Были у Мещерякова еще и другие заботы: он сильно боялся за жену, за ребятишек.
Дора должна была ехать с ним, чтобы в Соленой Пади не подумали про главнокомандующего, будто село-то он оборонять взялся, а семью уберегает где-то далеко, в тайном месте.
И еще была на этот счет причина, хотя о причине этой он вспоминать не любил: жена его от себя не отпускала.
Он еще был "кустарем", то есть с малым партизанским отрядом, человек десять – пятнадцать, скрывался в кустах, а она уже и тогда была с ним.
Теперь он главнокомандующий, у него личная охрана – три отборных эскадрона, но баба есть баба: не хочет ничего понимать, не верит, что три эскадрона его спасут. На себя только и надеется.
И нынче тоже вот поехала с младенцем и двумя другими, еще довоенными ребятишками, в пути они несколько раз уходили от белых разъездов, да и сами спуска не давали, тоже налеты делали, и решено было спрятать Дору и ребятишек в стогу сена, чтобы после один из эскадронов заехал, взял ее и к месту доставил.
Как-то там она в стоге нынче?
Все-таки ужасная жизнь у баб! Довольно б с них и того, что они – бабы, ребятишек родят, мужиков обихаживают, пьяными их из гостей увозят, а когда так и от беляков. Довольно бы этого, но нет – пошла война, у них опять же забот и хлопот не меньше, чем у мужиков. Ну-ка, посиди в стогу с грудным младенцем! Да еще с двумя пестунами довоенного образца!
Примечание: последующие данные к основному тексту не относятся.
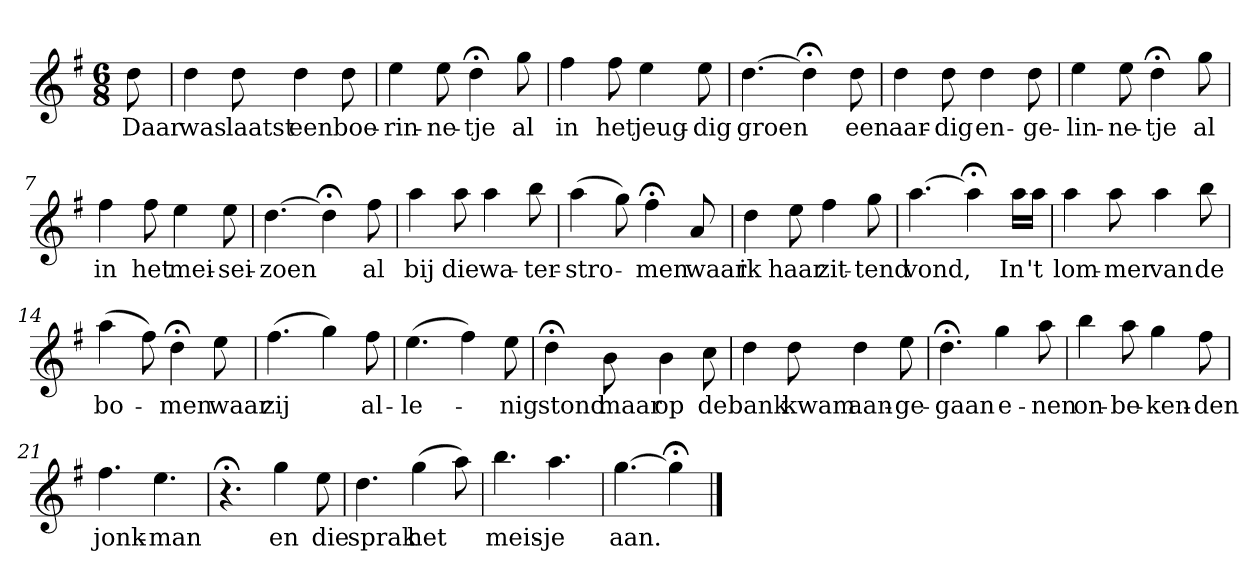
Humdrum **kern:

**kern	**text
*part1	*part1
*staff1	*staff1
*k[f#]	*
*G:	*
*M6/8	*
*MM120	*
=	=
8dd	Daar
=1	=1
4dd	was
8dd	laatst
4dd	een
8dd	boe-
=2	=2
4ee	-rin-
8ee	-ne-
4dd;<	-tje
8gg	al
=3	=3
4ff#	in
8ff#	het
4ee	jeug-
8ee	-dig
=4	=4
[4.dd	groen
4dd;<]	.
8dd	een
=5	=5
4dd	aar-
8dd	-dig
4dd	en-
8dd	-ge-
=6	=6
4ee	-lin-
8ee	-ne-
4dd;<	-tje
8gg	al
=7	=7
4ff#	in
8ff#	het
4ee	mei-
8ee	-sei-
=8	=8
[4.dd	-zoen
4dd;<]	.
8ff#	al
=9	=9
4aa	bij
8aa	die
4aa	wa-
8bb	-ter-
=10	=10
(4aa	-stro-
8gg)	.
4ff#;<	-men
8a	waar
=11	=11
4dd	ik
8ee	haar
4ff#	zit-
8gg	-tend
=12	=12
[4.aa	vond,
4aa;<]	.
16aaLL	In
16aaJJ	't
=13	=13
4aa	lom-
8aa	-mer
4aa	van
8bb	de
=14	=14
(4aa	bo-
8ff#)	.
4dd;<	-men
8ee	waar
=15	=15
(4.ff#	zij
4gg)	.
8ff#	al-
=16	=16
(4.ee	-le-
4ff#)	.
8ee	-nig
=17	=17
4dd;<	stond
8b	maar
4b	op
8cc	de
=18	=18
4dd	bank
8dd	kwam
4dd	aan-
8ee	-ge-
=19	=19
4.dd;<	-gaan
4gg	e-
8aa	-nen
=20	=20
4bb	on-
8aa	-be-
4gg	-ken-
8ff#	-den
=21	=21
4.ff#	jonk-
4.ee	-man
=22	=22
4.r;<	.
4gg	en
8ee	die
=23	=23
4.dd	sprak
(4gg	het
8aa)	.
=24	=24
4.bb	meis-
4.aa	-je
=25	=25
[4.gg	aan.
4gg;<]	.
==	==
*-	*-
В полдень похлебали горячего, заседлали и тронулись. Заехали на пресное озерко, попоили коней, после того погнали еще шибче, не таясь: противника здесь уже не было...
И пошел день – пестрый какой-то, из лоскутков скроенный, но не сшитый. Что ни час – то вроде и новый день начинается. Тот не кончился – уже другой наступает. Рассвет был, полдень был, закат подходил, а дня вроде не было и не было.
Про ночной уютный колок тут же и забыли. Будто его и не встречали – ни копны той бабьей, в которой спал Ефрем, ни костерка. Днем человек о ночном редко вспоминает, другое дело ночью – дневные заботы спать не дают. Это случается.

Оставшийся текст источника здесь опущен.